Even though these fish have big eyes that are bulging out and they are considered to be telescopic the black moor has really bad eyesight. The eyes are very fragile and they do not function as well as one would think. A person has to take precautions when putting these fish in the tank and be sure the decorations do not have any sharp points. Extra measures need to be taken to protect the delicate eyes (although when allowed to stay in the same tank with the same decorations for an extended period, they can learn and remember what is inside their tank).

  • Reproduction

This fish reproduces according to the temperature of the water. The warmer the water is the more likely the fish to reproduce. The springtime is the top season for reproduction of the black moor. When a male is ready to reproduce he will swell in the gill area as well as the pectoral fins. When the male gets near the female fish these fins will launch out the eggs to the female. This will increase the chance of fertilization occurring.

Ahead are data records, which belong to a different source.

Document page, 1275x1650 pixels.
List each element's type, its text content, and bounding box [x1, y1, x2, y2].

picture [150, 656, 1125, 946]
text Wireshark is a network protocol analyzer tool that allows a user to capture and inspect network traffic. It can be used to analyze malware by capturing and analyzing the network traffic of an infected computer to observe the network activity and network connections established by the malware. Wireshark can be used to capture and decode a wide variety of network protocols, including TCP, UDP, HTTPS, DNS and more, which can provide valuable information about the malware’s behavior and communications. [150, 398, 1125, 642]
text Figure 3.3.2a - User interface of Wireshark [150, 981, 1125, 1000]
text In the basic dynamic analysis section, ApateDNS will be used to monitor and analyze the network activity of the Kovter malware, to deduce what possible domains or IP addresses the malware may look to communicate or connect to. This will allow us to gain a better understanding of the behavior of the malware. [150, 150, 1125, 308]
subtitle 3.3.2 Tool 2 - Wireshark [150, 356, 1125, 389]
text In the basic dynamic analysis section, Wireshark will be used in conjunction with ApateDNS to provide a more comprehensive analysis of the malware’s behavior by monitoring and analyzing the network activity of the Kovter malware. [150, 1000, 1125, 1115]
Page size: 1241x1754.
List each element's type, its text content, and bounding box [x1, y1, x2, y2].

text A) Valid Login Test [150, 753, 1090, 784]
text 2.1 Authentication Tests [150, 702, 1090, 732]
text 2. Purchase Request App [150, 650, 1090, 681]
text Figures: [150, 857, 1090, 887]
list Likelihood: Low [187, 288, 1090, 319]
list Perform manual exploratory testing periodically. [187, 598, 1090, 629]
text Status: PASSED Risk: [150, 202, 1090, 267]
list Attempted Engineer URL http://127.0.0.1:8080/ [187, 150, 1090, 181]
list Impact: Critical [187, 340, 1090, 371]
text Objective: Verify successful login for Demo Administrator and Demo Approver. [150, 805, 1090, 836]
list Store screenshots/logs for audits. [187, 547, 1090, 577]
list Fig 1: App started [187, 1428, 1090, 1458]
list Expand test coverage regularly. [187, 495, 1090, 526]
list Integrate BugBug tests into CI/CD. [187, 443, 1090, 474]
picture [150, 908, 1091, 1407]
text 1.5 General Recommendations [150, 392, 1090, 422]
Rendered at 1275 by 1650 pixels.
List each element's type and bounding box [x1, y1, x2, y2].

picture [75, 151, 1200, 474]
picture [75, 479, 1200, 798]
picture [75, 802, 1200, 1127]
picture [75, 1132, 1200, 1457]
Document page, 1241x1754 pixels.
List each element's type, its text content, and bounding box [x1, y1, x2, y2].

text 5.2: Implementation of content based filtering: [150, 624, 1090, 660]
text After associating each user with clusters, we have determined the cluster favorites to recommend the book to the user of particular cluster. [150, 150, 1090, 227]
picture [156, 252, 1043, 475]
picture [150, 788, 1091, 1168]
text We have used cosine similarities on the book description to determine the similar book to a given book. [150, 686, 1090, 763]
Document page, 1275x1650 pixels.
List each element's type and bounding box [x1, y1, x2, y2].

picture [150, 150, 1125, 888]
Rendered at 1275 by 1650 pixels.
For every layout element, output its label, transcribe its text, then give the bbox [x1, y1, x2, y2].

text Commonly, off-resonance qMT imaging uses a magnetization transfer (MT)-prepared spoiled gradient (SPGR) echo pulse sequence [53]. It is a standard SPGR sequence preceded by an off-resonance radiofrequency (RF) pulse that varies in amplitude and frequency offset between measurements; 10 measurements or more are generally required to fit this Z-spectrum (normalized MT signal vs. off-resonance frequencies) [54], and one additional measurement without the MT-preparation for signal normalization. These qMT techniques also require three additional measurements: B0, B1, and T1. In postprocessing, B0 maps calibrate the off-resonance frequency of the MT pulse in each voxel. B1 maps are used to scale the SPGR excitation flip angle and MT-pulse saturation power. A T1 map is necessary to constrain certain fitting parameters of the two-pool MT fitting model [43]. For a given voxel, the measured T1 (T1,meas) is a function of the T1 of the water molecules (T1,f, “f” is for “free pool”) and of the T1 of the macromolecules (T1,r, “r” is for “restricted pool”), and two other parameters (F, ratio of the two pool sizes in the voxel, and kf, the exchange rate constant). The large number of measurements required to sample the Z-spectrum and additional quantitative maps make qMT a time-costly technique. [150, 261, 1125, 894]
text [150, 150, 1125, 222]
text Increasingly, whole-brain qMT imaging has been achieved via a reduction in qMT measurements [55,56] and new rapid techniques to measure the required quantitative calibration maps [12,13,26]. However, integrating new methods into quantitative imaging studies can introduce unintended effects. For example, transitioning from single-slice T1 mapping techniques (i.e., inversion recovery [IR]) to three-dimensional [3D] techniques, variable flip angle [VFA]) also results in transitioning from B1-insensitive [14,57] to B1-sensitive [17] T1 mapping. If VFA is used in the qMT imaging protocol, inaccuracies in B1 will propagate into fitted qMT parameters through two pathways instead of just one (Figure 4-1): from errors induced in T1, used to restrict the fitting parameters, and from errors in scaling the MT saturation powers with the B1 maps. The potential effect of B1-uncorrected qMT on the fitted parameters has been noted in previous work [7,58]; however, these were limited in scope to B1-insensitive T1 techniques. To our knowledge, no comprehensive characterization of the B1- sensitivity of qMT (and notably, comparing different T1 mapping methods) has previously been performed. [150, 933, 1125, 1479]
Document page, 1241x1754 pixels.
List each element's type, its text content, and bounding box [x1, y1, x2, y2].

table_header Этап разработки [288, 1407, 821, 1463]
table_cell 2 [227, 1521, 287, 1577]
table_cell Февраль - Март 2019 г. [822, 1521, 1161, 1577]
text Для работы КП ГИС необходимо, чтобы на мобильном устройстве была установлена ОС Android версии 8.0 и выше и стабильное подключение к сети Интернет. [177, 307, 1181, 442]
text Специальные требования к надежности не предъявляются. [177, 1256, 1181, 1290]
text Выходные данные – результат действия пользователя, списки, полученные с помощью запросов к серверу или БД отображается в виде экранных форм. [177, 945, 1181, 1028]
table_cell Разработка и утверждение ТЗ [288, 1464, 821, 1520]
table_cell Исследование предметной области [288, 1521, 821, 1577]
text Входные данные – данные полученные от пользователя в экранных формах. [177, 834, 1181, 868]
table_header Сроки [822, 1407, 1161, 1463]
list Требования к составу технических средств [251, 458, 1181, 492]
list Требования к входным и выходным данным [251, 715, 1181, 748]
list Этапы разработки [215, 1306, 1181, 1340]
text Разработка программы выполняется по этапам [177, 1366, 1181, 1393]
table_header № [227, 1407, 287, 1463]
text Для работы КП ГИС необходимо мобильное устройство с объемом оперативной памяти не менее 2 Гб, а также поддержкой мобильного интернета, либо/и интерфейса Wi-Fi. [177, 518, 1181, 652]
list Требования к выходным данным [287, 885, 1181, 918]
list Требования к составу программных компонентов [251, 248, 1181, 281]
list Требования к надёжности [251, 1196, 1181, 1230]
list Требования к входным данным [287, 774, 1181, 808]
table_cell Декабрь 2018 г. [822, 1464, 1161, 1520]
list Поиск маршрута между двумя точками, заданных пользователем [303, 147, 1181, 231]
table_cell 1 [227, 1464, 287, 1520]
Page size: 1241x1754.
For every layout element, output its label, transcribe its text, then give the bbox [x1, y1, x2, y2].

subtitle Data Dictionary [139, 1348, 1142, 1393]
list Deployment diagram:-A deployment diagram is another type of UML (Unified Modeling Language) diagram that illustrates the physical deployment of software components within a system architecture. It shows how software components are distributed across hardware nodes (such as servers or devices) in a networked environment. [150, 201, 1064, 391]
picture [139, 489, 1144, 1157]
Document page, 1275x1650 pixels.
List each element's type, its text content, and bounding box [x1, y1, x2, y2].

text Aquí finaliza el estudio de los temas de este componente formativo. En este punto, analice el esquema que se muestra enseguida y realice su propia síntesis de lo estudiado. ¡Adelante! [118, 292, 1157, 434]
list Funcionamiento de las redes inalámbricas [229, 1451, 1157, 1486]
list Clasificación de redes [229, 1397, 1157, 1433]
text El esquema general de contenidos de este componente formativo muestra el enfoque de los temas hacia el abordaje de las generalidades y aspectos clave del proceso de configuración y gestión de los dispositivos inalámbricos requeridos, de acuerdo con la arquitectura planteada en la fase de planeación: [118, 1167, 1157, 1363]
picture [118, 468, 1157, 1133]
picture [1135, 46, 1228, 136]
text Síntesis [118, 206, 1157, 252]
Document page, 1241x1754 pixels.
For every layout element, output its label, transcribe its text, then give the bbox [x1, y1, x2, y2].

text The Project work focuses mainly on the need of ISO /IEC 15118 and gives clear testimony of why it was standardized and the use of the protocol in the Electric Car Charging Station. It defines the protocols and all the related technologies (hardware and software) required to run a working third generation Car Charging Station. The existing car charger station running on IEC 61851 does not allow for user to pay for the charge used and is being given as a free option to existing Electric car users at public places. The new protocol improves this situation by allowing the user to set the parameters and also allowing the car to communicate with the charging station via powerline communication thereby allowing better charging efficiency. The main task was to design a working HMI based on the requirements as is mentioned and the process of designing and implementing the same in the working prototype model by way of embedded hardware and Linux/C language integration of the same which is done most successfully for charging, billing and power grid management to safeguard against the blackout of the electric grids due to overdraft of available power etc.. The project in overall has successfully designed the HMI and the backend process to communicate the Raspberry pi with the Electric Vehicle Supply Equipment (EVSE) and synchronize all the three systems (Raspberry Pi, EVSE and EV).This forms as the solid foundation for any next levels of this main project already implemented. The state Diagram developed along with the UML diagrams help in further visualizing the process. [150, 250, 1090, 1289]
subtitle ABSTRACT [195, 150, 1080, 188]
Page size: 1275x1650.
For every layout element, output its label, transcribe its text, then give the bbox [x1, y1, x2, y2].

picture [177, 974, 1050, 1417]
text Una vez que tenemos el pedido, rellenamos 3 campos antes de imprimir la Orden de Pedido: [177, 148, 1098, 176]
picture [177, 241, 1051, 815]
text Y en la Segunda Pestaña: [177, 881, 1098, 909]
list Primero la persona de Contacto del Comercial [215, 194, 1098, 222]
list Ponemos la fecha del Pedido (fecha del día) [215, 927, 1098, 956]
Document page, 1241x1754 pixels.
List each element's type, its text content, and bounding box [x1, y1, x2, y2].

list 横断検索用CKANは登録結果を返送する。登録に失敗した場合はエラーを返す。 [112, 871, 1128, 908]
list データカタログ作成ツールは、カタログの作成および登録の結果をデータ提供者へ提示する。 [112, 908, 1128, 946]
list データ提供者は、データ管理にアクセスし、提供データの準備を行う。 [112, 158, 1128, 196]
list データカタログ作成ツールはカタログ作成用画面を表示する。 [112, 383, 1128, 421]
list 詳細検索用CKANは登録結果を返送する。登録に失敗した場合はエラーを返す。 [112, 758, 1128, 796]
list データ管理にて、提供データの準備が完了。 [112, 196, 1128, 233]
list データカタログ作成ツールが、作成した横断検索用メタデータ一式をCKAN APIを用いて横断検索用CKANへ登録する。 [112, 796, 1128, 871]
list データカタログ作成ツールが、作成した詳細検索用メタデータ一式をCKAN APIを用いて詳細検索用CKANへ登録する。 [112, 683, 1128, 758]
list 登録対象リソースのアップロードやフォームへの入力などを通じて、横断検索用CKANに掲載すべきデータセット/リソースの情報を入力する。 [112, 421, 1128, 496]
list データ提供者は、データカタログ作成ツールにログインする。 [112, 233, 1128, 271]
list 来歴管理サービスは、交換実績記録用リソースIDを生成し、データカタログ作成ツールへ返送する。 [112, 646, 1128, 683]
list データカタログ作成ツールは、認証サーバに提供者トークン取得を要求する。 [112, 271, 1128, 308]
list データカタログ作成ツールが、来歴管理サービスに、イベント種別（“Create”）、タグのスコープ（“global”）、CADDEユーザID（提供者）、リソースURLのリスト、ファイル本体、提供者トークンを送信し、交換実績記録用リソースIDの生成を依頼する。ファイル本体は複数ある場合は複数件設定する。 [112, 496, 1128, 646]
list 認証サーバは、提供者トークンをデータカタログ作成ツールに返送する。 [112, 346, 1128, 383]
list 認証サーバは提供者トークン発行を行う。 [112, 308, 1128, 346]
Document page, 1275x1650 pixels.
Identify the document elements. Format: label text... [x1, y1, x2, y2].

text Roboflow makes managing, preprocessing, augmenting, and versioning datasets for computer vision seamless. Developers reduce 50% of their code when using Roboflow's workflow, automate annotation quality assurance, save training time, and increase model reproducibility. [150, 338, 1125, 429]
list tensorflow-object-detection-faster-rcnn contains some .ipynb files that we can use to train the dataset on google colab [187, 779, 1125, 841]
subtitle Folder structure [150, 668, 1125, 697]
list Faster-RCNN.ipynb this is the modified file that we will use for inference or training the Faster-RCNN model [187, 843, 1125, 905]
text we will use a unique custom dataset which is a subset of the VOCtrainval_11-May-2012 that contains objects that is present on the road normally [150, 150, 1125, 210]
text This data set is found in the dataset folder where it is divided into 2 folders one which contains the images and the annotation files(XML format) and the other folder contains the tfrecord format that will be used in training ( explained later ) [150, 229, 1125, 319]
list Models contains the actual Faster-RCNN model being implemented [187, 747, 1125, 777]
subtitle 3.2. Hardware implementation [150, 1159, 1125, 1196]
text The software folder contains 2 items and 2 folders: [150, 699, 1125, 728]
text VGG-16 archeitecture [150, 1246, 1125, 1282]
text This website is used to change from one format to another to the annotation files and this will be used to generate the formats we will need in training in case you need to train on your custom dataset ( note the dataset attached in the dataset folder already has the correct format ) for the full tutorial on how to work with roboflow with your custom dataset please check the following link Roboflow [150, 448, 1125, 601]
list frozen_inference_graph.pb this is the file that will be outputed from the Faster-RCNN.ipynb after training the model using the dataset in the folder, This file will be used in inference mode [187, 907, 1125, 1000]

  • Environment for the Black Moor

The temperature of the water for this fish should be warm. While they can live in colder temperatures they prefer to live in the water around 60 to 70 degree Fahrenheit. The pH level of the water should be no more than 7. Avoid placing plants that are fragile in this tank. These fish like to dig and they will be able to dig up these plants. Often the black moor will eat the plants that they have dug up.

  • Food

The black moor has a little bit of a different appetite than regular goldfish. They like to eat certain vegetables including lettuce, cucumbers, and spinach. They also like to eat other creatures including saltwater shrimp, bloodworms, and sludge worms.

  • Scavengers

The fish even with their poor eyesight like to hunt for food. They are considered to be scavengers. They are will even fight off other fish if there is a competition for food.

 

  • Social

These goldfish like to be social. It is not uncommon to see a group of at least give black moor goldfish swimming around together. They like to reproduce and will have many babies. These fish do tend to get along with each other and they need constant company.

  • Infections

The black moor goldfish is at risk for infections from flatworms or flukes. Many people do not think that these parasites can affect the fish in the tank but they can. If a fish is infected with these worms it can lead to trouble breathing and the fish may die.

  • Ich

This is an unusual condition that the black moor goldfish it at risk for. This condition is caused by a protozoan and the fish will stop eating and will isolate itself in the fish tank. If something is not done right away the fish will quickly die.

  • Old Fish

This fish is very old. Black moor goldfish have been around since the early 1700s. The fish were often bred in Japan and China. This makes the black moor one of the oldest species of goldfish in all of the world. The black moor goldfish is a unique fish.

  • Messy Fish

Known as a “dirty fish” black moor goldfish due to their extensive waste production, certainly, need a good filtering system to help keep them healthy.

The black moor goldfish is a unique fish. These were some interesting facts that set this goldfish apart from other fish and make it unique among fish.